Toyota Motor Corporation, based in Japan (ticker symbol 7203.T), announced on Thursday a projected loss of approximately $10 billion due to presence of U.S. President Donald.

Toyota predicts a $9.5 billion tariff impact, lowers its annual profit prediction
Toyota predicts a $9.5 billion tariff impact, lowers its annual profit prediction

Toyota anticipates a $9.5 billion loss due to potential tariffs, lowers yearly earnings estimate

In the first half of 2025, Toyota, the renowned Japanese automaker, produced an impressive 1.1 million vehicles across North America, with over 700,000 of these manufactured in the United States. This production surge was part of a global output and sales record for Toyota, driven by strong demand in North America, Japan, and China, including petrol-electric hybrid vehicles [1].

However, the celebratory mood was tempered by the looming threat of tariffs. Toyota reported a $450 billion yen (~$3 billion) hit from tariffs in the first quarter of 2025, leading to a slashed annual profit forecast [2]. The U.S.-imposed tariffs on cars are expected to cost Japanese automakers like Toyota around $9.5 billion in 2026, based on Toyota’s own forecast for fiscal year 2026, assuming a 12.5% tariff rate on Japanese automotive goods between August 2025 and March 2026 [3].

These figures underscore the significant financial burden tariffs impose on Toyota specifically and imply substantial overall costs for Japanese automakers. On average, tariffs could add roughly $2,800 in cost per imported vehicle, with about 4-8% increases in retail prices expected for affected models by 2026. However, automakers have tried to absorb much of these costs to avoid large consumer price hikes [2].
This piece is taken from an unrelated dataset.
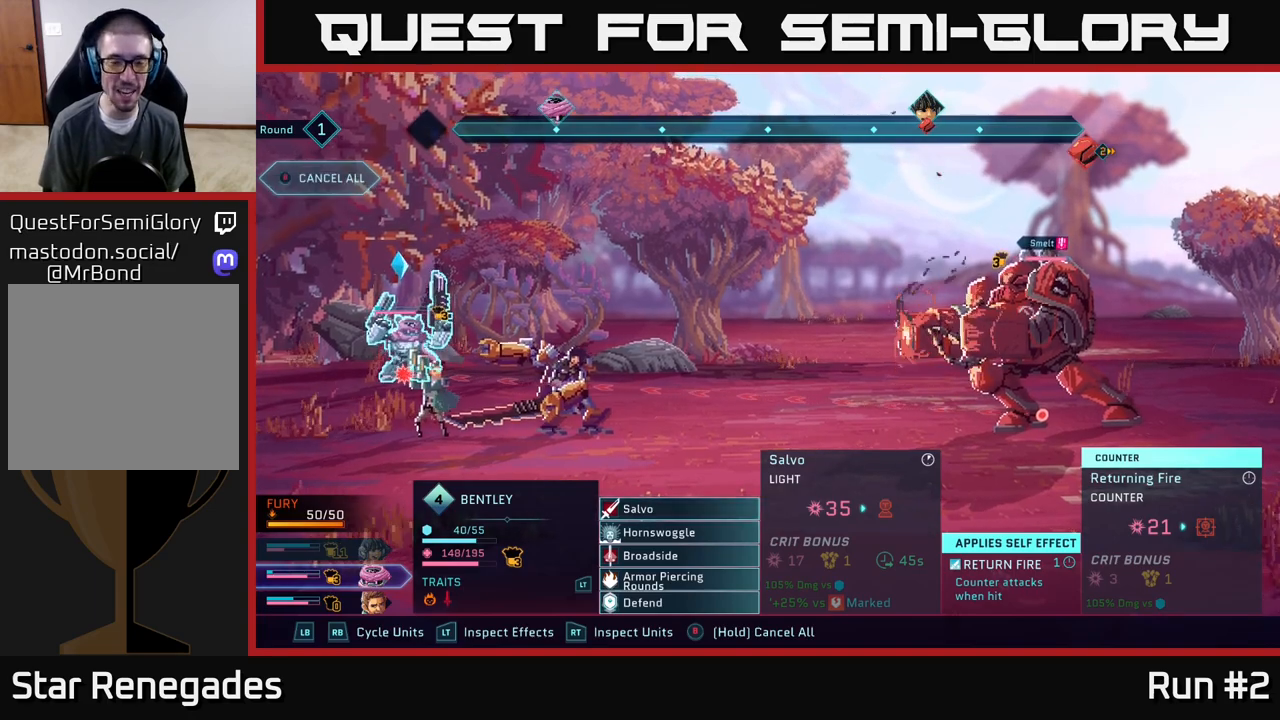
{"buttons": [], "left_stick": "center", "right_stick": "center", "events": [[50, "left_stick", "down"], [267, "left_stick", "center"]]}
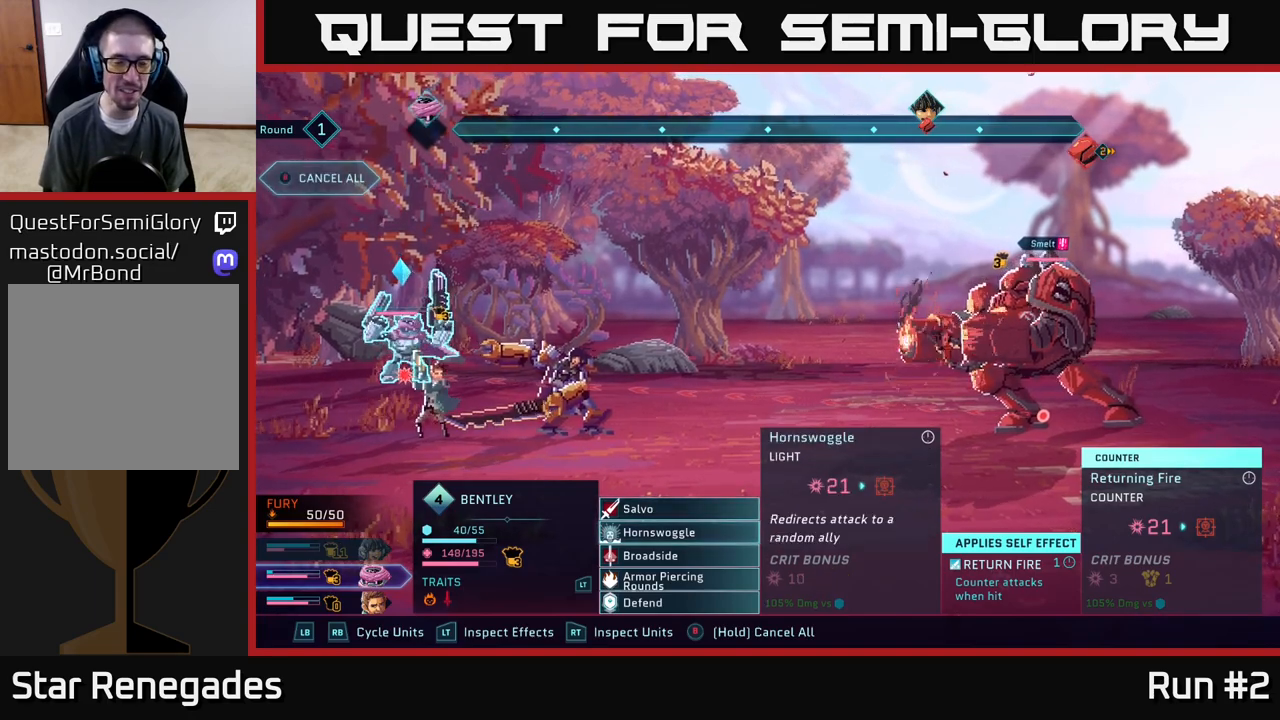
{"buttons": [], "left_stick": "center", "right_stick": "center", "events": [[300, "left_stick", "down"], [500, "left_stick", "center"]]}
Toyota's North American business swung to an operating loss of 63.6 billion yen in the first quarter of 2025, highlighting the pressure Japanese automakers, including Toyota, are facing from U.S. import tariffs [4].

Despite these challenges, there is a glimmer of hope. The trade pact between Tokyo and Washington offers potential relief, with Japanese auto exports into the United States facing a 15% tariff, down from 27.5%. However, the timeframe for the change in tariffs under the trade deal has yet to be unveiled [1].

In conclusion, Japanese auto exporters like Toyota face billion-dollar tariff-related profit hits mostly due to the 25% tariffs imposed starting mid-2025, with ongoing efforts to manage pricing impacts on U.S. consumers and maintain competitiveness. The implementation of the trade deal between Tokyo and Washington remains a crucial factor in mitigating these costs.

Sources:

  1. Reuters
  2. Bloomberg
  3. Nikkei Asia
  4. Forbes
  5. The Japan Times
  6. The financial impact of tariffs on Japanese automakers like Toyota is substantial, with the potential for an average cost increase of roughly $2,800 per imported vehicle and retail price hikes for affected models.
  7. In an effort to alleviate these costs, Japanese automakers are exploring options such as the trade pact between Tokyo and Washington, which could offer potential relief with a decrease in tariffs on Japanese auto exports to the United States.